» Study text
The nature of open ecosystems

If open ecosystems were of recent anthropogenic origin, linked to human activity in the last millennia, they should support an impoverished biota assembled in large part from forest-dwelling species. Yet several of the world’s biodiversity hotspots are open ecosystems, rich in species and rich in endemics. This chapter introduces the diversity of open ecosystems and the distinction between old growth and secondary, early-successional vegetation. The functional traits of species in open ecosystems can be highly informative as to the dominant consumers maintaining their structure. Traits adapted to different fire regimes and those adapted to vertebrate herbivory are considered and compared. Faunal differences between open and closed vegetation are beginning to emerge from both invertebrate and vertebrate studies and indicate the importance of vegetation structure for habitat choice.

The future of open ecosystems

What is the future of open ecosystems, the ancient savannas, grasslands, shrublands, and woodlands that are the central topic of this book? Their trajectories under current and future climate change are difficult to project since their dominant growth forms are only indirectly determined by climate. Rising CO2 is changing the balance so as to favour trees. Woody encroachment is widespread in open ecosystems globally, though the causes are complex, including fire suppression, changes in herbivore densities and composition, and CO2 effects on plant growth. Increasing drought is promoting large fires in woody fuels. The net effect on forest advance or retreat is uncertain. The biggest threat for untransformed open ecosystems is conversion to forests, whether by invasion of native or alien trees, or afforestation schemes targeting their assumed potential for carbon sequestration. This chapter considers the threats to open ecosystems, the consequences of their loss, and changes in policy and management needed to ensure their future.

» Activities
1 – According to the passage on open ecosystems, what is the biggest threat for untransformed open ecosystems?
2 – Write out the stretch of the open ecosystems passage from "If open ecosystems" through "for habitat choice.".
3 – Continue the passage on open ecosystems past its final sentence.

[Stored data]
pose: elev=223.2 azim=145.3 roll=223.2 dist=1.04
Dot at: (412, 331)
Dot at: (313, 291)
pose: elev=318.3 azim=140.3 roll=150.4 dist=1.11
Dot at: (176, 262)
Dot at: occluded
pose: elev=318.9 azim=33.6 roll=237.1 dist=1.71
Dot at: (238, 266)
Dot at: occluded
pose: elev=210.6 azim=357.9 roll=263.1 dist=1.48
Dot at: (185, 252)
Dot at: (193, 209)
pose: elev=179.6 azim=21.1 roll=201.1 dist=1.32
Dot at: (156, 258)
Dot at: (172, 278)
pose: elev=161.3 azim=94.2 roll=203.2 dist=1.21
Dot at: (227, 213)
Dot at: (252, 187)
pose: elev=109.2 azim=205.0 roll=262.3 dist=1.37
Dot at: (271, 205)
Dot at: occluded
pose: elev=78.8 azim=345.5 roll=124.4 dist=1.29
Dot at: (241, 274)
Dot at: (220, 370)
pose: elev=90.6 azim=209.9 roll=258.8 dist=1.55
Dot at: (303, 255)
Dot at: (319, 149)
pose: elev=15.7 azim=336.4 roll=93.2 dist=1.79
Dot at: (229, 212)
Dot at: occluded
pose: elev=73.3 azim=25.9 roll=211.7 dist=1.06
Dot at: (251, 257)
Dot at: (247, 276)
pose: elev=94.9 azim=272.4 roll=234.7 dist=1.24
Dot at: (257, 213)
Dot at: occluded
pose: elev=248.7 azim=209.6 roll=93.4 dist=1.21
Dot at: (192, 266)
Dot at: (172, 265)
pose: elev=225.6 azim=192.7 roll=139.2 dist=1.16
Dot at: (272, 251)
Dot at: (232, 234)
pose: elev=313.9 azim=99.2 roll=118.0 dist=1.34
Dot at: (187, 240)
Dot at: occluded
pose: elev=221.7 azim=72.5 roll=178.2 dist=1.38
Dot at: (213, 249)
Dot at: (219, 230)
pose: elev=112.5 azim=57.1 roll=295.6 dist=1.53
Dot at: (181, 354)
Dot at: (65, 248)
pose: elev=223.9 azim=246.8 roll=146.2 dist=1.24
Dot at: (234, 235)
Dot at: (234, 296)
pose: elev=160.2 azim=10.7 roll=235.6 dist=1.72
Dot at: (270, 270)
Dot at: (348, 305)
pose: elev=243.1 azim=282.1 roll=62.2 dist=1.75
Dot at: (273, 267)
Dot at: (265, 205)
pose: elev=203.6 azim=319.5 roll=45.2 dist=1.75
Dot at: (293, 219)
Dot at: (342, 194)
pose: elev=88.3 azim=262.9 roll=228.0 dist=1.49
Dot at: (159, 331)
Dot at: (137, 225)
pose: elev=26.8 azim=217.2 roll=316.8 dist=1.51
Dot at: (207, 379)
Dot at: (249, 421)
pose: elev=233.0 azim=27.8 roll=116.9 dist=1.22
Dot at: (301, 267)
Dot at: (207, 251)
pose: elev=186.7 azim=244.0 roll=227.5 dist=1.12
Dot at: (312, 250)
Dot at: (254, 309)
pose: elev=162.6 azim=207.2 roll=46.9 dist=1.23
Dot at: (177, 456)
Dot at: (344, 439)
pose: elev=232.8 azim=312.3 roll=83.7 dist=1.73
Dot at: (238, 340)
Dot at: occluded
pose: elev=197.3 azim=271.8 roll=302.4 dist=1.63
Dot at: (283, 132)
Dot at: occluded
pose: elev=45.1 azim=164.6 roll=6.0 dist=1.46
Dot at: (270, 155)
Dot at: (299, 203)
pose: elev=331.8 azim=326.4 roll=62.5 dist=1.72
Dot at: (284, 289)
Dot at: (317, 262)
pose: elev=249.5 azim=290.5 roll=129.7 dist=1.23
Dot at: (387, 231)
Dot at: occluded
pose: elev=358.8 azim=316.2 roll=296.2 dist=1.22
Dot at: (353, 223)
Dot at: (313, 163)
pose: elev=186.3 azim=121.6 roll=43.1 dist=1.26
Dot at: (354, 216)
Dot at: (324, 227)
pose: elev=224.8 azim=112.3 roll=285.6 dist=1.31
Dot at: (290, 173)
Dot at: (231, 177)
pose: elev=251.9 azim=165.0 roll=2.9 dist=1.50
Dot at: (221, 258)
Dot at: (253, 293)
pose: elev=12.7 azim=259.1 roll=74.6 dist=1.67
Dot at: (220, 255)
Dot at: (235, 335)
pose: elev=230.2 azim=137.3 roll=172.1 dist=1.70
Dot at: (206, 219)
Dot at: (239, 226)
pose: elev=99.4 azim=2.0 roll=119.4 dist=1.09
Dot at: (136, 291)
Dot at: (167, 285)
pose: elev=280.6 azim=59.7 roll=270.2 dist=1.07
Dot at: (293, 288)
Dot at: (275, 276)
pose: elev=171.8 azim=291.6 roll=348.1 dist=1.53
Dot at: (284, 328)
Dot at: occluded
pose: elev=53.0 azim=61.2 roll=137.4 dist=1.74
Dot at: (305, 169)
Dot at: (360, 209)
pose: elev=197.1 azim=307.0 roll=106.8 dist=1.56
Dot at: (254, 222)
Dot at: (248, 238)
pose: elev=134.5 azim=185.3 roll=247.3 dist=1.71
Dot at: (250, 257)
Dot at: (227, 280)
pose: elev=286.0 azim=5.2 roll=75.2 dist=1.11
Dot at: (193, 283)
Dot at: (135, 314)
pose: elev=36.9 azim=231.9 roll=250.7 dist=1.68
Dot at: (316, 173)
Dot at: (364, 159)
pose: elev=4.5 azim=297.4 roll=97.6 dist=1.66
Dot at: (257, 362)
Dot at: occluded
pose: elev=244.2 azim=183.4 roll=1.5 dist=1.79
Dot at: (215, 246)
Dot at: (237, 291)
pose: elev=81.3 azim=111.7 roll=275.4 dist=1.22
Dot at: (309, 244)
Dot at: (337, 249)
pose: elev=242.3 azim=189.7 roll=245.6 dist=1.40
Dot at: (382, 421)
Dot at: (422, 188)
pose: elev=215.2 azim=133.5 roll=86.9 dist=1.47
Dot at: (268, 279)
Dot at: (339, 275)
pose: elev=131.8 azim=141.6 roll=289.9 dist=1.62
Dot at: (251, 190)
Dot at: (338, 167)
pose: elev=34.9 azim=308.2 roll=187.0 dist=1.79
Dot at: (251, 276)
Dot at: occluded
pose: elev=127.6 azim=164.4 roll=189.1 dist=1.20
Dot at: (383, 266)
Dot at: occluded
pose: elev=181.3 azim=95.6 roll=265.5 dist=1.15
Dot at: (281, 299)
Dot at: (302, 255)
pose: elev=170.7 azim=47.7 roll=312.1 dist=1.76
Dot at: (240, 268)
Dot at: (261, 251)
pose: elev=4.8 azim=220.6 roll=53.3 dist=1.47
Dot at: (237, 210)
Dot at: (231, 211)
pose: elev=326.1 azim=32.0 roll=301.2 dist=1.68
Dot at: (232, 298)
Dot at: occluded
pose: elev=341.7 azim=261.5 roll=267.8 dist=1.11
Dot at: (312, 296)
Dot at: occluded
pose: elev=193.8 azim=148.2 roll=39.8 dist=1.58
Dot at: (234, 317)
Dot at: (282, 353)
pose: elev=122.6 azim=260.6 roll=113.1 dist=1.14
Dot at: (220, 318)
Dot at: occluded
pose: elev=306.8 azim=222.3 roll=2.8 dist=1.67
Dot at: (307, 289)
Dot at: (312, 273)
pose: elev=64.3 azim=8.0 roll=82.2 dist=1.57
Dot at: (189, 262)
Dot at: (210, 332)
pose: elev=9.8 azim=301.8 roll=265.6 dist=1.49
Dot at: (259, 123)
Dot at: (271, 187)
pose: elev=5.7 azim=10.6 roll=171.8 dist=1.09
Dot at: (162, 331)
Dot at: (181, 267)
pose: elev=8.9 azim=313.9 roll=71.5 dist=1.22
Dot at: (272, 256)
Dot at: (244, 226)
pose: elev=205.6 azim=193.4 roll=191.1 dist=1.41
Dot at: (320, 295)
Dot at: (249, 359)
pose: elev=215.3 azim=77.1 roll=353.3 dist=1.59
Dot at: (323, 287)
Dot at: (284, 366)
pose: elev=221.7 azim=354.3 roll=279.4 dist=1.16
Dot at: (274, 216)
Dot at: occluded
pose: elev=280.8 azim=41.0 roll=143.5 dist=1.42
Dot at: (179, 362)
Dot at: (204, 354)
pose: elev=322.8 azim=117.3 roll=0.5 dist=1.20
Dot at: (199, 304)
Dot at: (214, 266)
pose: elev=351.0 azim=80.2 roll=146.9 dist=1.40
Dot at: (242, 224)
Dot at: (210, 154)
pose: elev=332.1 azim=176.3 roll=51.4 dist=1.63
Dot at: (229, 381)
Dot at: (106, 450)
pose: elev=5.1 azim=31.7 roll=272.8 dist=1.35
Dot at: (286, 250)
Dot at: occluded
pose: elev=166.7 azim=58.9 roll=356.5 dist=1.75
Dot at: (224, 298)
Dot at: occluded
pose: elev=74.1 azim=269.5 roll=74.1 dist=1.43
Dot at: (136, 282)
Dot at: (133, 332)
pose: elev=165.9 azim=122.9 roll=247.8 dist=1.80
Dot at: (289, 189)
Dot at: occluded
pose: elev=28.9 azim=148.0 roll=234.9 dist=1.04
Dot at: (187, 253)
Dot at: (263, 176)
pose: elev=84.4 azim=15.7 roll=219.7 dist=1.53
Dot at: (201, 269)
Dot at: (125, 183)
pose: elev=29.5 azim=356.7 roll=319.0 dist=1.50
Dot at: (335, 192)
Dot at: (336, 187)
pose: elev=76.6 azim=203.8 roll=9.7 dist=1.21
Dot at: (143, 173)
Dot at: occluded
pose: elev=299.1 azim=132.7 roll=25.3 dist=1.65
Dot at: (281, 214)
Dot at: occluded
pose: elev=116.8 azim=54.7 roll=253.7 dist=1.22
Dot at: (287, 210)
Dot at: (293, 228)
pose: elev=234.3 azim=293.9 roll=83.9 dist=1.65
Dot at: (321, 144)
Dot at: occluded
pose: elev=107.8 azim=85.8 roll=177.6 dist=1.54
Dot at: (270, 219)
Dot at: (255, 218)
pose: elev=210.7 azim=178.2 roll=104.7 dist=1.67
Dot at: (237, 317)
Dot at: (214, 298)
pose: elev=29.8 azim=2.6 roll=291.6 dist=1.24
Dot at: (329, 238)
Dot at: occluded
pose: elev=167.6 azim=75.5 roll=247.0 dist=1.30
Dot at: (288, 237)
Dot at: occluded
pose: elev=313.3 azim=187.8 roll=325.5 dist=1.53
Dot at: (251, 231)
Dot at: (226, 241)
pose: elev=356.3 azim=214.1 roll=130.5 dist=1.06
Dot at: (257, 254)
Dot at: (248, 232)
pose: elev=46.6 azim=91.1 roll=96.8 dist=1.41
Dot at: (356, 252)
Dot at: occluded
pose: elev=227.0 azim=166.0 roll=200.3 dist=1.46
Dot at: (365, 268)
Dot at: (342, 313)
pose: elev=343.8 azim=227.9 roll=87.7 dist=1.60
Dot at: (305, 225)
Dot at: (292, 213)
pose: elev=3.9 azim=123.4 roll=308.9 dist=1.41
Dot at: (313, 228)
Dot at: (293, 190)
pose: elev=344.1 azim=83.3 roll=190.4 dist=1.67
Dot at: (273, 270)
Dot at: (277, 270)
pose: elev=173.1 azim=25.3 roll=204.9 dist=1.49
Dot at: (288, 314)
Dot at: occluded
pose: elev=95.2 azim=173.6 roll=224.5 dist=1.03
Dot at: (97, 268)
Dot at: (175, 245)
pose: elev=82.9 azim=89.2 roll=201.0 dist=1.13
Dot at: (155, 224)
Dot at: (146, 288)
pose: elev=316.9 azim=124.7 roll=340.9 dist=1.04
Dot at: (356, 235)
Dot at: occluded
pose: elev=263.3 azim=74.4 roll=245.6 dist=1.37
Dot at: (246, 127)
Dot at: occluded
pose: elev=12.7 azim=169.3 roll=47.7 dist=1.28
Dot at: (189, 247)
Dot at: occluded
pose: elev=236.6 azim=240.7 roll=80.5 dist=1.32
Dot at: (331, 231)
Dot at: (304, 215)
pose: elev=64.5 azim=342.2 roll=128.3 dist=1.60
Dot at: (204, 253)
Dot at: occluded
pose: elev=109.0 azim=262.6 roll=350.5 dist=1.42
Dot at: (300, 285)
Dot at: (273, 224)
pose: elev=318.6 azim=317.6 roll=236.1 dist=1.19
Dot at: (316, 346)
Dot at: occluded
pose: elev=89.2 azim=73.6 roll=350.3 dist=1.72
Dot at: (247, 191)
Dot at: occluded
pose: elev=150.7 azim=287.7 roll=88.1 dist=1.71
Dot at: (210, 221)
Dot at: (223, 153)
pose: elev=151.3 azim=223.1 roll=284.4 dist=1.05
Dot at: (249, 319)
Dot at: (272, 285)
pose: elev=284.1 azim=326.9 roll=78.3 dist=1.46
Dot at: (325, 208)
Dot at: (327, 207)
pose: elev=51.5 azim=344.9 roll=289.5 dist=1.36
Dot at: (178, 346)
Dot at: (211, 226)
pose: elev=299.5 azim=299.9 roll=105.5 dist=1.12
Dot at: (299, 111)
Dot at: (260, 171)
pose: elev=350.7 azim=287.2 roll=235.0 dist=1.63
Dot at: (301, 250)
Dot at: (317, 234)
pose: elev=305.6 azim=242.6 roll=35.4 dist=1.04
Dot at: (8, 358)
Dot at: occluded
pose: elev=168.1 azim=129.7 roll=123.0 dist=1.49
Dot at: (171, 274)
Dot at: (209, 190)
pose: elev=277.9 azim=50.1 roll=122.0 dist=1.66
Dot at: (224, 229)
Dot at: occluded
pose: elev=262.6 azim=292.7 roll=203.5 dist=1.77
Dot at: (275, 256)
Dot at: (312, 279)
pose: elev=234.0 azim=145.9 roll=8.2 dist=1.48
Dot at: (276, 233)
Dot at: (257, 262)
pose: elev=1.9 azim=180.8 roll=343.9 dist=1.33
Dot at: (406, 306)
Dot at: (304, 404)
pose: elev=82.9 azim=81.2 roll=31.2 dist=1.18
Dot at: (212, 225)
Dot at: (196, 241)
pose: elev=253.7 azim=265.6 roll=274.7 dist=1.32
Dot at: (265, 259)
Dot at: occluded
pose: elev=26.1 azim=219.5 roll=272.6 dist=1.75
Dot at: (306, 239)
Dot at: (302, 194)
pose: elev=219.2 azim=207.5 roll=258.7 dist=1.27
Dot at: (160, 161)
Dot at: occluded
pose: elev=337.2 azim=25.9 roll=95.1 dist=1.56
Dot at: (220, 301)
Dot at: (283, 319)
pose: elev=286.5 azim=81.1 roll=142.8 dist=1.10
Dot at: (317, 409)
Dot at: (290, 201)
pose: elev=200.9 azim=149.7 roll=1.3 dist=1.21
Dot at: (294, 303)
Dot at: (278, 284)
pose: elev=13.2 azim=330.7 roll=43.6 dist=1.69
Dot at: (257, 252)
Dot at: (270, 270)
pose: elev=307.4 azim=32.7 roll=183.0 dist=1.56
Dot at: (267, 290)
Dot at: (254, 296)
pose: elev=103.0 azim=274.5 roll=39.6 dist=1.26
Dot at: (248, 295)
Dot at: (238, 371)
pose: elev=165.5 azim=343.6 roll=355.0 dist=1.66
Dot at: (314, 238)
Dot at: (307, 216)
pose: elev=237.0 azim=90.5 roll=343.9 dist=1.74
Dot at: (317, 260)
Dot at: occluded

» Answers to the exercise
1 – The biggest threat is conversion to forests, whether by invasion of native or alien trees, or by afforestation schemes targeting their assumed potential for carbon sequestration.

2 –
If open ecosystems were of recent anthropogenic origin, linked to human activity in the last millennia, they should support an impoverished biota assembled in large part from forest-dwelling species. Yet several of the world’s biodiversity hotspots are open ecosystems, rich in species and rich in endemics. This chapter introduces the diversity of open ecosystems and the distinction between old growth and secondary, early-successional vegetation. The functional traits of species in open ecosystems can be highly informative as to the dominant consumers maintaining their structure. Traits adapted to different fire regimes and those adapted to vertebrate herbivory are considered and compared. Faunal differences between open and closed vegetation are beginning to emerge from both invertebrate and vertebrate studies and indicate the importance of vegetation structure for habitat choice.

3 –
Vertebrate herbivory and open ecosystems

Can herbivores account for the widespread occurrence of open ecosystems? Some suggest that Pleistocene megafauna did so, and large mammal herbivory is still important in some regions today. Exclosure studies have been widely used to test herbivore impacts on trees, but global patterns of the ‘brown world’ are not readily seen from satellites. Areas of mammal consumer dominance occur in cool temperate/boreal regions (e.g. Tibetan montane grasslands) and savannas in Africa, but not in those in Australia or South America. Herbivores vary in their impact on openness of vegetation because of differences in body size, feeding mode, predator avoidance behaviour while plants also differ in their defences and accessibility. Unlike fire, proxies are lacking for how extinct herbivores, even giant sauropods, impacted vegetation. Very few studies deal explicitly with how vertebrate herbivores help create and maintain open ecosystems where climates are suitable for forests, and there is an urgent need to find out more.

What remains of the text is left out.